_What is expected_: Please reproduce the records below word for word, leaving the pictures out of your answer.

(Stored items)
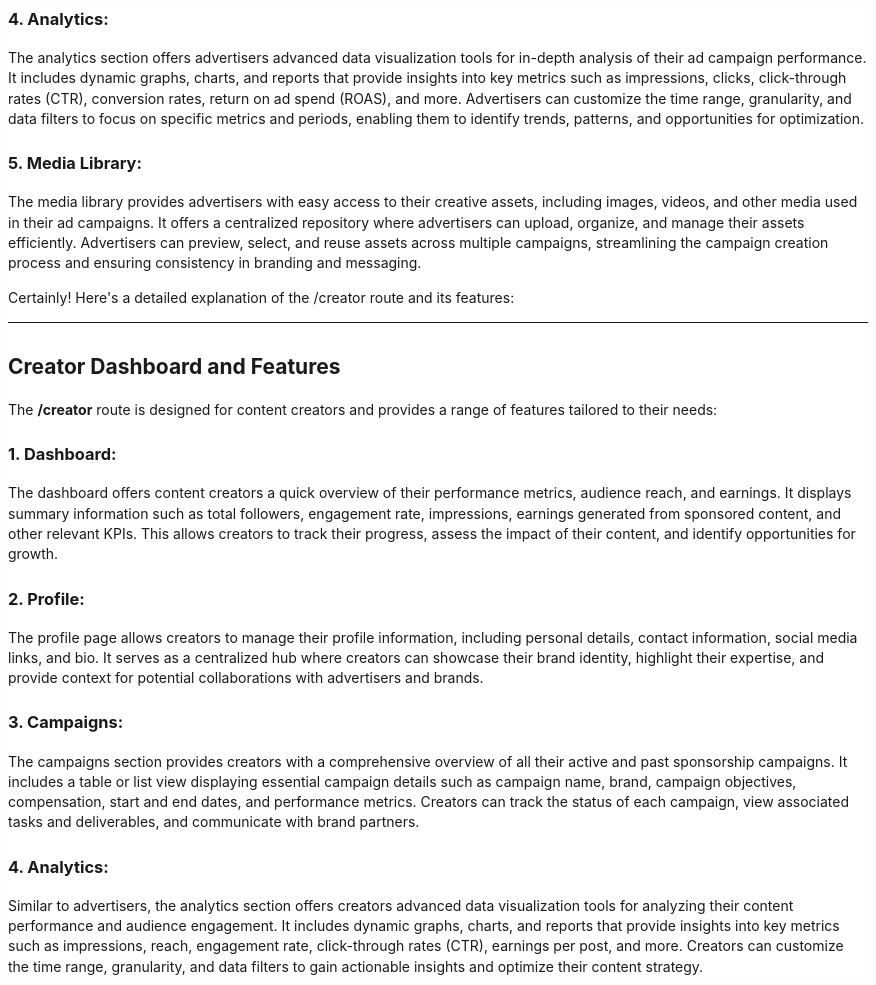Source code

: ### 4. Analytics:

The analytics section offers advertisers advanced data visualization tools for in-depth analysis of their ad campaign performance. It includes dynamic graphs, charts, and reports that provide insights into key metrics such as impressions, clicks, click-through rates (CTR), conversion rates, return on ad spend (ROAS), and more. Advertisers can customize the time range, granularity, and data filters to focus on specific metrics and periods, enabling them to identify trends, patterns, and opportunities for optimization.

### 5. Media Library:

The media library provides advertisers with easy access to their creative assets, including images, videos, and other media used in their ad campaigns. It offers a centralized repository where advertisers can upload, organize, and manage their assets efficiently. Advertisers can preview, select, and reuse assets across multiple campaigns, streamlining the campaign creation process and ensuring consistency in branding and messaging.

  
Certainly! Here's a detailed explanation of the /creator route and its features:

----------

## Creator Dashboard and Features

The **/creator** route is designed for content creators and provides a range of features tailored to their needs:

### 1. Dashboard:

The dashboard offers content creators a quick overview of their performance metrics, audience reach, and earnings. It displays summary information such as total followers, engagement rate, impressions, earnings generated from sponsored content, and other relevant KPIs. This allows creators to track their progress, assess the impact of their content, and identify opportunities for growth.

### 2. Profile:

The profile page allows creators to manage their profile information, including personal details, contact information, social media links, and bio. It serves as a centralized hub where creators can showcase their brand identity, highlight their expertise, and provide context for potential collaborations with advertisers and brands.

### 3. Campaigns:

The campaigns section provides creators with a comprehensive overview of all their active and past sponsorship campaigns. It includes a table or list view displaying essential campaign details such as campaign name, brand, campaign objectives, compensation, start and end dates, and performance metrics. Creators can track the status of each campaign, view associated tasks and deliverables, and communicate with brand partners.

### 4. Analytics:

Similar to advertisers, the analytics section offers creators advanced data visualization tools for analyzing their content performance and audience engagement. It includes dynamic graphs, charts, and reports that provide insights into key metrics such as impressions, reach, engagement rate, click-through rates (CTR), earnings per post, and more. Creators can customize the time range, granularity, and data filters to gain actionable insights and optimize their content strategy.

_Written solution_:
Source code

: ### 4. Analytics:

The analytics section offers advertisers advanced data visualization tools for in-depth analysis of their ad campaign performance. It includes dynamic graphs, charts, and reports that provide insights into key metrics such as impressions, clicks, click-through rates (CTR), conversion rates, return on ad spend (ROAS), and more. Advertisers can customize the time range, granularity, and data filters to focus on specific metrics and periods, enabling them to identify trends, patterns, and opportunities for optimization.

### 5. Media Library:

The media library provides advertisers with easy access to their creative assets, including images, videos, and other media used in their ad campaigns. It offers a centralized repository where advertisers can upload, organize, and manage their assets efficiently. Advertisers can preview, select, and reuse assets across multiple campaigns, streamlining the campaign creation process and ensuring consistency in branding and messaging.

  
Certainly! Here's a detailed explanation of the /creator route and its features:

----------

## Creator Dashboard and Features

The **/creator** route is designed for content creators and provides a range of features tailored to their needs:

### 1. Dashboard:

The dashboard offers content creators a quick overview of their performance metrics, audience reach, and earnings. It displays summary information such as total followers, engagement rate, impressions, earnings generated from sponsored content, and other relevant KPIs. This allows creators to track their progress, assess the impact of their content, and identify opportunities for growth.

### 2. Profile:

The profile page allows creators to manage their profile information, including personal details, contact information, social media links, and bio. It serves as a centralized hub where creators can showcase their brand identity, highlight their expertise, and provide context for potential collaborations with advertisers and brands.

### 3. Campaigns:

The campaigns section provides creators with a comprehensive overview of all their active and past sponsorship campaigns. It includes a table or list view displaying essential campaign details such as campaign name, brand, campaign objectives, compensation, start and end dates, and performance metrics. Creators can track the status of each campaign, view associated tasks and deliverables, and communicate with brand partners.

### 4. Analytics:

Similar to advertisers, the analytics section offers creators advanced data visualization tools for analyzing their content performance and audience engagement. It includes dynamic graphs, charts, and reports that provide insights into key metrics such as impressions, reach, engagement rate, click-through rates (CTR), earnings per post, and more. Creators can customize the time range, granularity, and data filters to gain actionable insights and optimize their content strategy.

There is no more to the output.